• _Records_
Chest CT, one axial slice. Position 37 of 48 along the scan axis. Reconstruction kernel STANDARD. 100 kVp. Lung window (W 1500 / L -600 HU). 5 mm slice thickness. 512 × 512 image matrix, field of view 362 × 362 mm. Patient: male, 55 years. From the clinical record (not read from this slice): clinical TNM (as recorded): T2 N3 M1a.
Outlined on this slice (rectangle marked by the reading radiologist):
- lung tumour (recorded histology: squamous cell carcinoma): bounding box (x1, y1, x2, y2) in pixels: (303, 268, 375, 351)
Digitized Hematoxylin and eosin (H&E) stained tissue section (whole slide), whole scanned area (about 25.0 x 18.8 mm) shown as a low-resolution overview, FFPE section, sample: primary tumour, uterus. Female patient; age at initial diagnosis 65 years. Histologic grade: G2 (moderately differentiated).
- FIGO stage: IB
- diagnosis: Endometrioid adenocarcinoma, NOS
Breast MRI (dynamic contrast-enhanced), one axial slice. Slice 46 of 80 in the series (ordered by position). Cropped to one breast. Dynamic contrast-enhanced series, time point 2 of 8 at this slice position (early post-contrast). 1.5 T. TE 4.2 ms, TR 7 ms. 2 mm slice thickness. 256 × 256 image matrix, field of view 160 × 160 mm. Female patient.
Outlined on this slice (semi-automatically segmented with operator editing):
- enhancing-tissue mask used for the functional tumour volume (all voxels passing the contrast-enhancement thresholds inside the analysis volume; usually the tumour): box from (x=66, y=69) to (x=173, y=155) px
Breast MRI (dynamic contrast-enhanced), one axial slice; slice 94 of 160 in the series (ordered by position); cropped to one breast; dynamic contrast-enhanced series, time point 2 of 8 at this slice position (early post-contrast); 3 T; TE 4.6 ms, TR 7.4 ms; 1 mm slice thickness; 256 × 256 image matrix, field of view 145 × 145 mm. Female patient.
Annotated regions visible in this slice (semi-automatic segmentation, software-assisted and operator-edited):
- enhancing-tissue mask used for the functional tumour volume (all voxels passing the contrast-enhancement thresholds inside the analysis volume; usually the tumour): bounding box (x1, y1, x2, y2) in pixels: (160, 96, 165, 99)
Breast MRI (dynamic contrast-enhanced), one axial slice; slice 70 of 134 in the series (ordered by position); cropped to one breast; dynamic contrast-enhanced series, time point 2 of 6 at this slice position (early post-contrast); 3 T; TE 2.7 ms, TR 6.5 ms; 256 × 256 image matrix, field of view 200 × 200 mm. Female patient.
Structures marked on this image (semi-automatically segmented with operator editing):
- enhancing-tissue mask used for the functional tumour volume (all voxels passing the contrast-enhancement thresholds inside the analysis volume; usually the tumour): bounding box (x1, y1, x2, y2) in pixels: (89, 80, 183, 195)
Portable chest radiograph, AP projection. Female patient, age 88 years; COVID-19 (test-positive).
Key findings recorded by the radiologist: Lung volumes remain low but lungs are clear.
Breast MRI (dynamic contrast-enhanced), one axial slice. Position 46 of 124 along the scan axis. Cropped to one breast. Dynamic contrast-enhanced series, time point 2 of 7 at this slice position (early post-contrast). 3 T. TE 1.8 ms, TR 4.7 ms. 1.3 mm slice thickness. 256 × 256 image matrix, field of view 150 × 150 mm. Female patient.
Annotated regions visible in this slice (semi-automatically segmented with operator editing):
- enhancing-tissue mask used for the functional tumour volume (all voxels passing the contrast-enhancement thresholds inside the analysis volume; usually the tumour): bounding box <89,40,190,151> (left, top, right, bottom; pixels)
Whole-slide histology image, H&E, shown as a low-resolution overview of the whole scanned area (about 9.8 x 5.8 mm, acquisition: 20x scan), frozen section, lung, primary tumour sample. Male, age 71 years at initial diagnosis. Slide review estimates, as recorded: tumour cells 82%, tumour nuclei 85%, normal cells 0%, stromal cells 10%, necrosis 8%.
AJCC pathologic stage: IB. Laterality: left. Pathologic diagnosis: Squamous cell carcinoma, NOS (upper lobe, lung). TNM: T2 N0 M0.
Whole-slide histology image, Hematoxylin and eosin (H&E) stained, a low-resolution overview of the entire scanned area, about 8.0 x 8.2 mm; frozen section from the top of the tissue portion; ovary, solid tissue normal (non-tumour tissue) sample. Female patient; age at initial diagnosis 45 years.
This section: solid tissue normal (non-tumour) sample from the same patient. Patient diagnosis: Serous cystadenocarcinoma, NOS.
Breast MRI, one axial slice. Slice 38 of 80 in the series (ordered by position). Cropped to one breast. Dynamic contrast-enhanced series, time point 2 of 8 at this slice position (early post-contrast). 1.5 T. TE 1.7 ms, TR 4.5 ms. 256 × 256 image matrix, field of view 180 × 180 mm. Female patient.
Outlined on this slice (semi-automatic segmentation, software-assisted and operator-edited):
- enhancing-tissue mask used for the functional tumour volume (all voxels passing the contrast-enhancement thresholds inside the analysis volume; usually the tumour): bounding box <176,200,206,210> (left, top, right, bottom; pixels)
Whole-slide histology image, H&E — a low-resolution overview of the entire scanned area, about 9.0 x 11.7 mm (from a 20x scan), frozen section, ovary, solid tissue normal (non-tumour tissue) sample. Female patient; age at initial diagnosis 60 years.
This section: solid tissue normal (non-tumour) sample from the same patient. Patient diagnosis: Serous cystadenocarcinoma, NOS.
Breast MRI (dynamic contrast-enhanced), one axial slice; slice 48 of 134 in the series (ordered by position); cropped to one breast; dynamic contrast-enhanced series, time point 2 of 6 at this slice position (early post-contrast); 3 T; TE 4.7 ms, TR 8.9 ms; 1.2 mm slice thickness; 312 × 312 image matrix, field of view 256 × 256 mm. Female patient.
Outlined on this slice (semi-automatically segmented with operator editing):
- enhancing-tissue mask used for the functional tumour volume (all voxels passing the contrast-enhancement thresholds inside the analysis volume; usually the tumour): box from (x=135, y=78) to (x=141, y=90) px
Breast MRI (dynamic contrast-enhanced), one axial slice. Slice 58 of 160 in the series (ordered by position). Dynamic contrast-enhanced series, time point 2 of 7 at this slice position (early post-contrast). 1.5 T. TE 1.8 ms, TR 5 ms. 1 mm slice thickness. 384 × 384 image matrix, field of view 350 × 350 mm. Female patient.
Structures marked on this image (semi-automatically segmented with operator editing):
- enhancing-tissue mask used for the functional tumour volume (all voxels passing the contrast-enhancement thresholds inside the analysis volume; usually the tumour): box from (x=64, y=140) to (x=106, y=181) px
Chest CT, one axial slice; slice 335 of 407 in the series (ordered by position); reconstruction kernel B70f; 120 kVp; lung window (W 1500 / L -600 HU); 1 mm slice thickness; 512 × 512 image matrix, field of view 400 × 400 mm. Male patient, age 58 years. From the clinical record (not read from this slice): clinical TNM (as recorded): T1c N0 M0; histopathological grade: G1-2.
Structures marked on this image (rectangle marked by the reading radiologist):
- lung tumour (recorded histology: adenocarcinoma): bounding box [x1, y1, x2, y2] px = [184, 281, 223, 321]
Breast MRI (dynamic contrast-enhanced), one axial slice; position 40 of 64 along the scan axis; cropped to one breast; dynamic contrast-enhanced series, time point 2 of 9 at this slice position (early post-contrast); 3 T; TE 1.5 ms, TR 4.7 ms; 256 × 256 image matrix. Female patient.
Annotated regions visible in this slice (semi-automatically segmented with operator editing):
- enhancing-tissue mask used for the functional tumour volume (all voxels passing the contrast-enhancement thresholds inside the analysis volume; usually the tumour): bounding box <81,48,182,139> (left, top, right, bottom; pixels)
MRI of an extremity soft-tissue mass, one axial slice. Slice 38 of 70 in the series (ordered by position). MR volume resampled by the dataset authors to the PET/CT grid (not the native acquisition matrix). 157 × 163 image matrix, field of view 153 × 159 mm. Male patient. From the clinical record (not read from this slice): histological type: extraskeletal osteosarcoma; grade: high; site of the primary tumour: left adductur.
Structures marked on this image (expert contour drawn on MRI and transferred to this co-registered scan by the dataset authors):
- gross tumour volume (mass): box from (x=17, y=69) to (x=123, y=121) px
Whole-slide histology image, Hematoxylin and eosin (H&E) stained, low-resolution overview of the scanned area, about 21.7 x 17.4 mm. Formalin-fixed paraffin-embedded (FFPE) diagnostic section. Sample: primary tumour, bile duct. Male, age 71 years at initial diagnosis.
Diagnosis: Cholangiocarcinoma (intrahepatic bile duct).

• _Work item_
Working from the records above, write out verbatim only the lines from the line containing "Portable chest radiograph, AP" through the line containing "150 mm. Female patient.".

• _Completed exercise_
Portable chest radiograph, AP projection. Female patient, age 88 years; COVID-19 (test-positive).
Key findings recorded by the radiologist: Lung volumes remain low but lungs are clear.
Breast MRI (dynamic contrast-enhanced), one axial slice. Position 46 of 124 along the scan axis. Cropped to one breast. Dynamic contrast-enhanced series, time point 2 of 7 at this slice position (early post-contrast). 3 T. TE 1.8 ms, TR 4.7 ms. 1.3 mm slice thickness. 256 × 256 image matrix, field of view 150 × 150 mm. Female patient.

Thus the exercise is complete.